_PASSAGE SHOWN:_

In 1512, Spain passed the Laws of Burgos, which banned mistreatment of New World “primitive” peoples, and in many ways, slavery. Spain was just coming out of the Reconquista, and while they violently expelled their Moslem conquerors, a neglected aspect of the Reconquista is that Spain had to come up with a Christian solution for their defeated enemies, who were integrated into Spanish civilization for centuries by that point. This largely affected how they treated the New World, and their “conquered” peoples. Things get complicated when the French arrive.
The French established a presence on Hispaniola in the early 17th century, and a series of concessions led to the Spanish conceding modern day Haiti to the French, while the Spanish kept a presence on the remaining part of the island. The French brought African slaves to Hispaniola to replenish the labor force, and this greatly affected the islands political makeup. African slaves outnumbered the French 10 to 1. The French turned Hispaniola, now recognized as “Saint-Domingue” into a major economic power, supplying most of Europe’s sugar and coffee. This was accomplished through slave labor. But in addition to slavery, the French brought revolutionary Jacobin politics to Haiti. Political ideologies were alien to the non-white peoples of the island, and tensions reached a boiling point in the late 18th century.
In 1791, the Haitian slaves revolted against their colonial masters, led by Toussaint Louverture. Louverture was influenced by the universal popular sovereignty attitudes of the Jacobins. The French Revolution is occurring at roughly the same time, and in 1793, when the leftist Jacobins gain control of the French assembly, they abolish slavery in France’s foreign possessions. When word of both of these revolutions reached the newly constituted United States, fear of left-wing revolutionary upheaval becomes a lingering concern.
American attitudes towards Haitian affairs were mixed. Anti-slavery proponents such as President John Adams supported the Haitians in their quest for freedom, and recognized their independence. Thomas Jefferson later revoked the United States’ recognition of Haitian independence, but the reasons for this are more complicated than a binary slavery vs. anti-slavery attitude.

_DATA:_
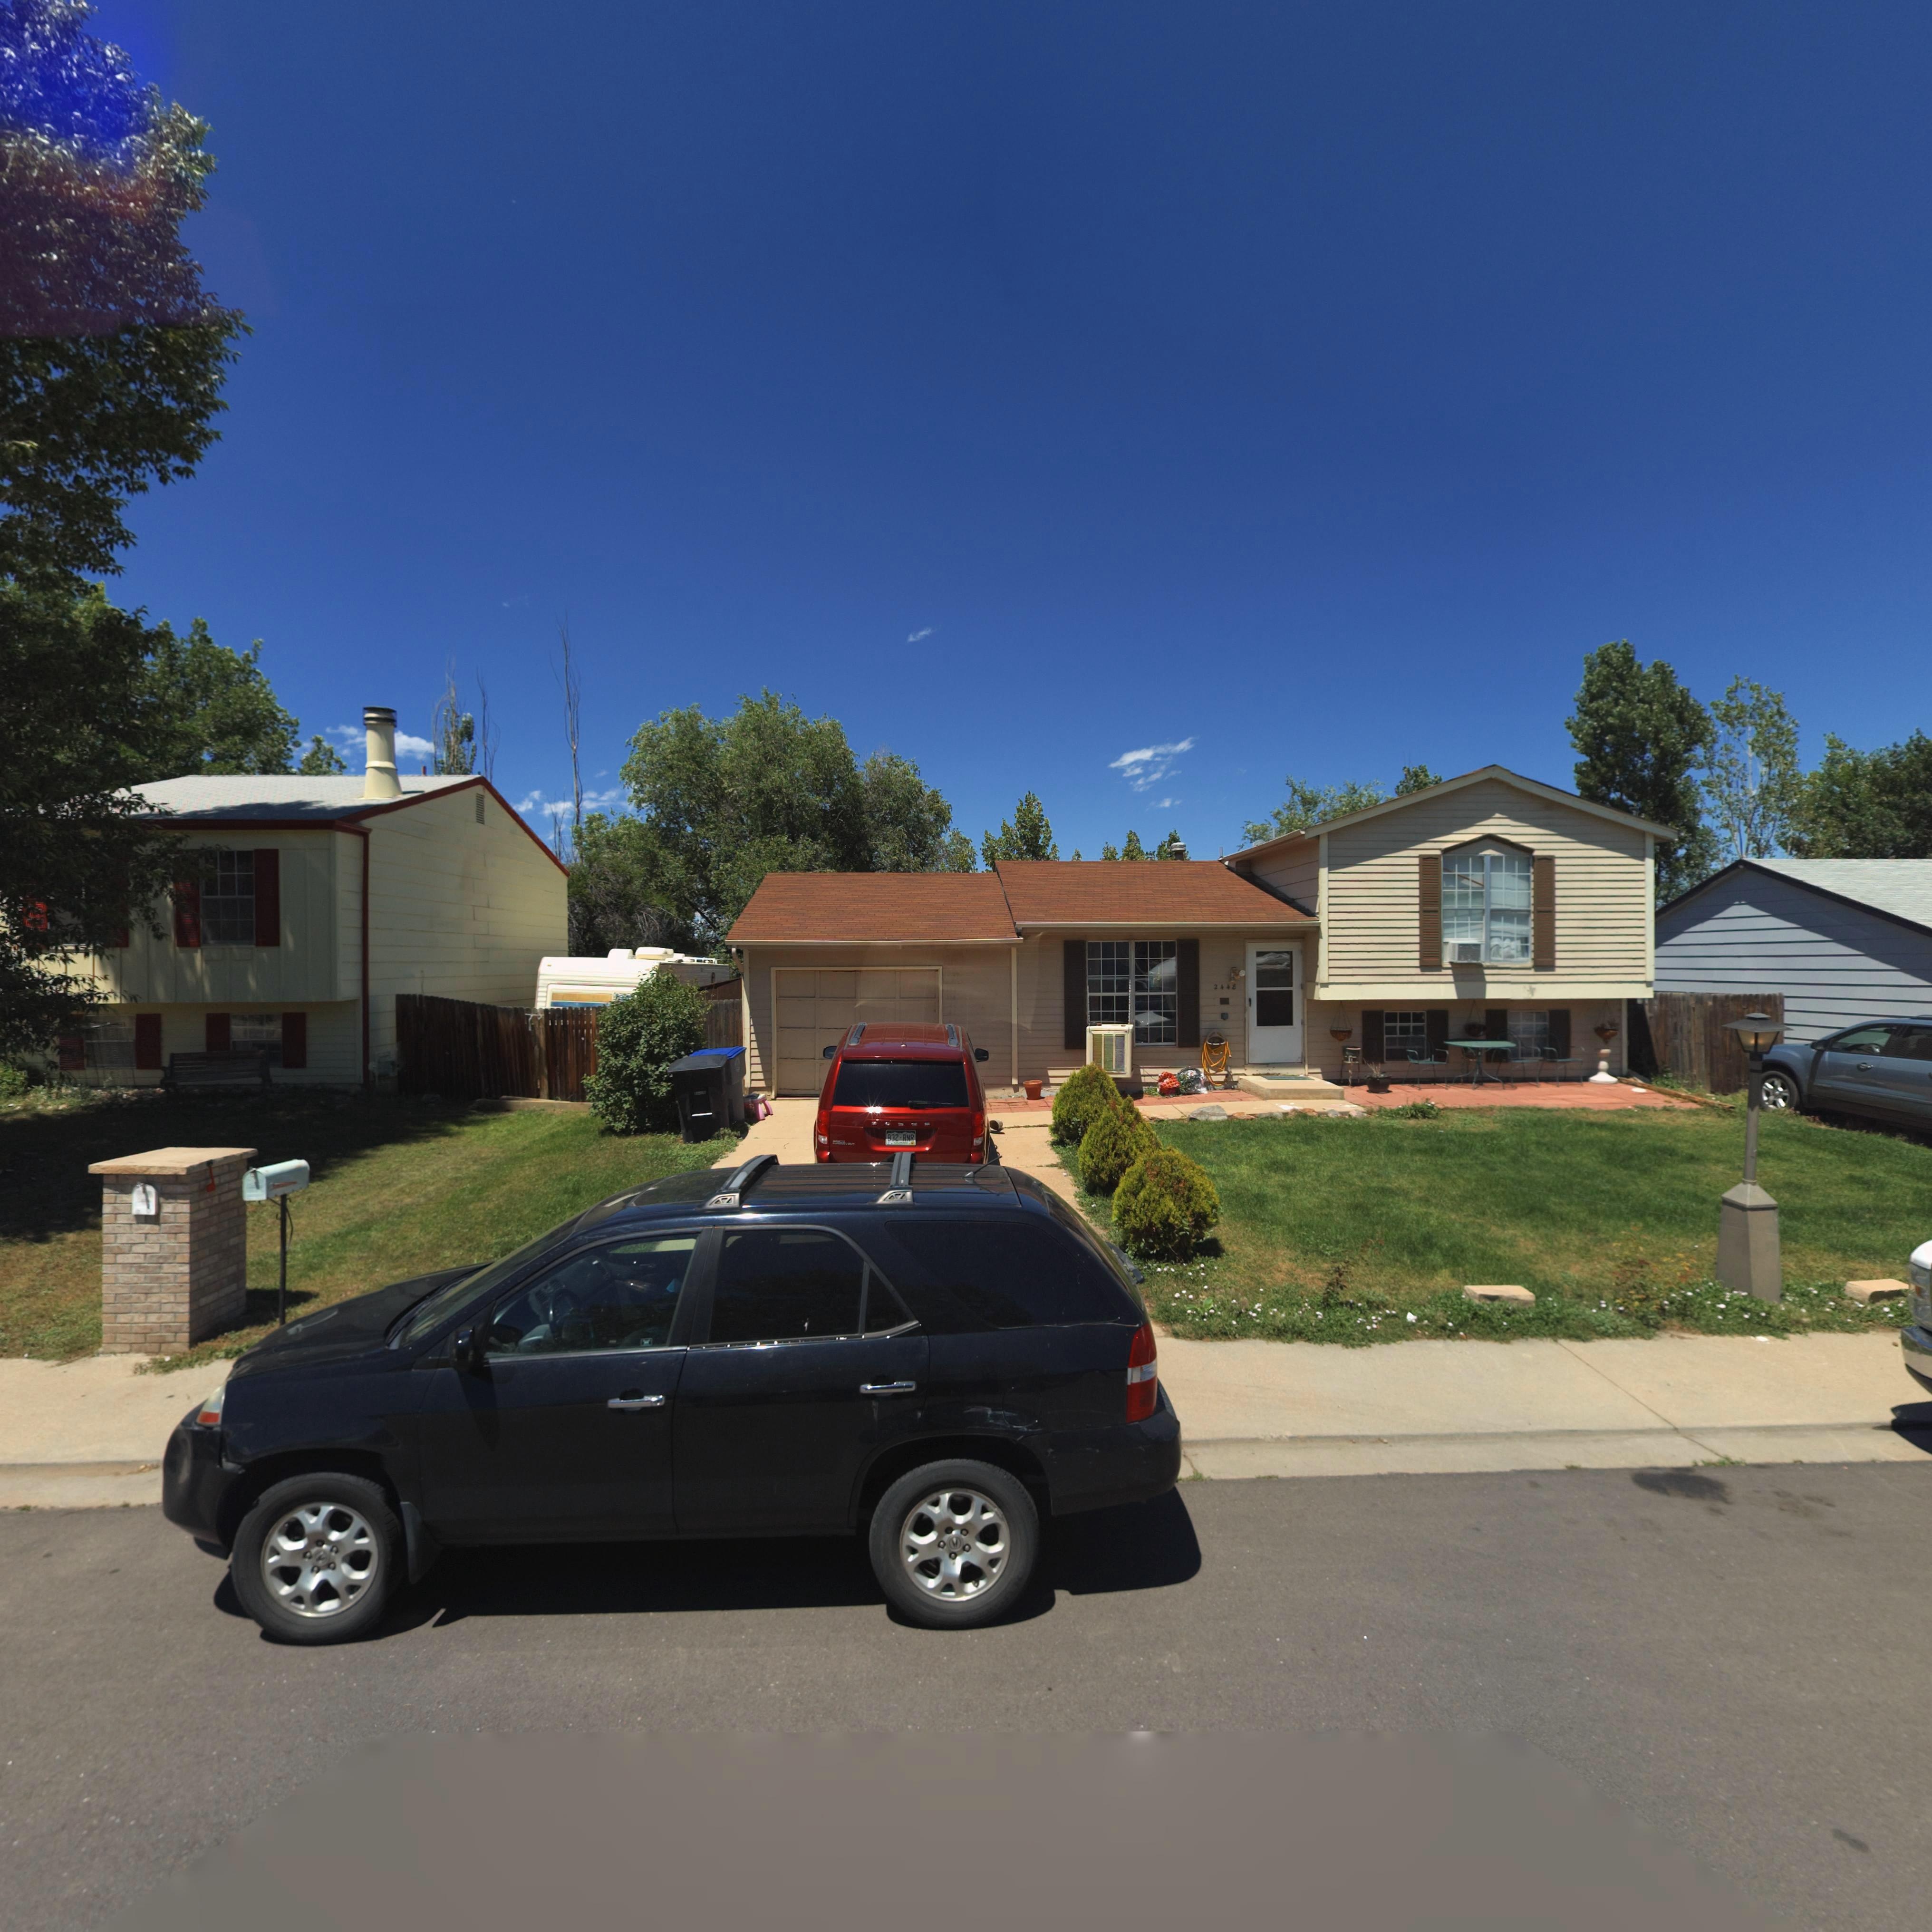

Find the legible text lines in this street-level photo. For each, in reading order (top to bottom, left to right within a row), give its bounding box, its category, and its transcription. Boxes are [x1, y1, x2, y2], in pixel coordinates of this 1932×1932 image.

[1213, 983, 1236, 990] StreetNumber: 2448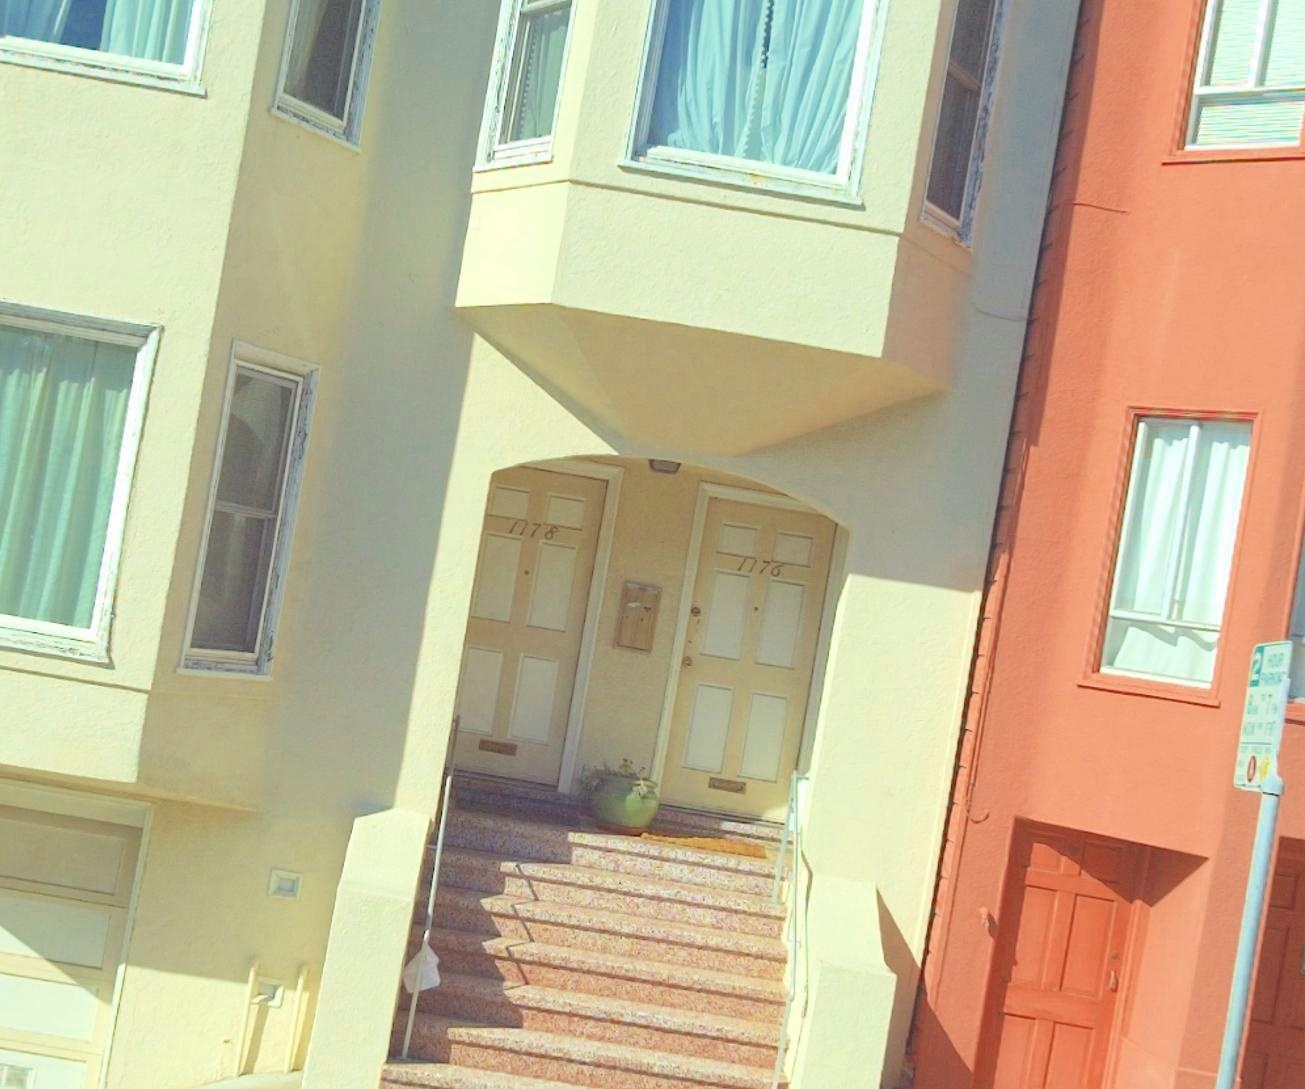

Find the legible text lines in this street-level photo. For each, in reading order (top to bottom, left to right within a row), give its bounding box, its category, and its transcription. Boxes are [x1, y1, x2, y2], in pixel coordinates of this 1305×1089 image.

_PROMPT 1:_ Sum up the passage on Hispaniola and Haiti in three sentences.
_PROMPT 2:_ Carry the passage on Hispaniola and Haiti forward from its final sentence.
The listing isn't needed for what comes next.

_TASK OUTPUT 1:_ In 1512 Spain passed the Laws of Burgos, which banned mistreatment of New World peoples. The French later took modern-day Haiti, turned Saint-Domingue into Europe's main source of sugar and coffee through African slave labor, and brought Jacobin politics to the island. In 1791, slaves led by Toussaint Louverture revolted, and American attitudes were mixed: John Adams recognized Haitian independence, and Thomas Jefferson later revoked that recognition.

_TASK OUTPUT 2:_
Jefferson was far more progressive on the slavery issue than he is given credit for. While governor of Virginia, Jefferson proposed laws to ban the practice, but he did not possess the votes to get them enacted. As president, Jefferson banned the trans-Atlantic slave trade, which he believed would lead to a gradual erosion of slavery. Jefferson is often portrayed by modern academics as a “man of complex duality”, but I think this is incorrect. Jefferson absolutely was an agrarian, and slavery benefited his pre-industrial disposition. But Jefferson is remarkably consistent in his views. He believed that while slavery was a blight, it needed to be eradicated through the political process. Abolished slaves should then be gradually integrated into American citizenship. He understood that immediate emancipation, especially if it involved granting political power to the politically illiterate, would lead to violence. And what happened in Haiti largely proved his instincts correct.
By 1801, the Jacobins who abolished slavery in Haiti were gone. Napolean was now in power, and he sent 20,000 men to the island of Saint-Domingue to restore order. There were economic reasons for doing so. Sugar dropped to 13% of pre-revolutionary numbers, and cotton dropped to 15%, at a time when France was providing most of Europe’s sugar and coffee. The revolting slaves of Haiti adopted “scorched-Earth” policies towards agriculture to antagonize their colonizers, and this destroyed any semblance of productivity on the island. Napolean’s brother-in-law, General Charles Leclerc, led the expedition to Saint-Domingue.
At the time, Toussaint Louverture was putting down his own uprising in Haiti, ironically against his own nephew. Louverture’s forces had executed over 2,000 native Haitian rebels before Leclerc arrived. When Leclerc did arrive, the conflict, to his surprise, wasn’t as one-sided as Napolean thought it would be. The French were massacred by a combination of the Haitian rebels and yellow fever. After a long war, Louverture was captured and sent to a prison in the French Alps, where he died of pneumonia on April 7, 1803. Leclerc himself had died in November 1802 of yellow fever. Only 8,000 men made it back to France after the conflict. The catastrophic results of the Haitian expedition influenced Napolean to give up on establishing a French empire in the Western hemisphere.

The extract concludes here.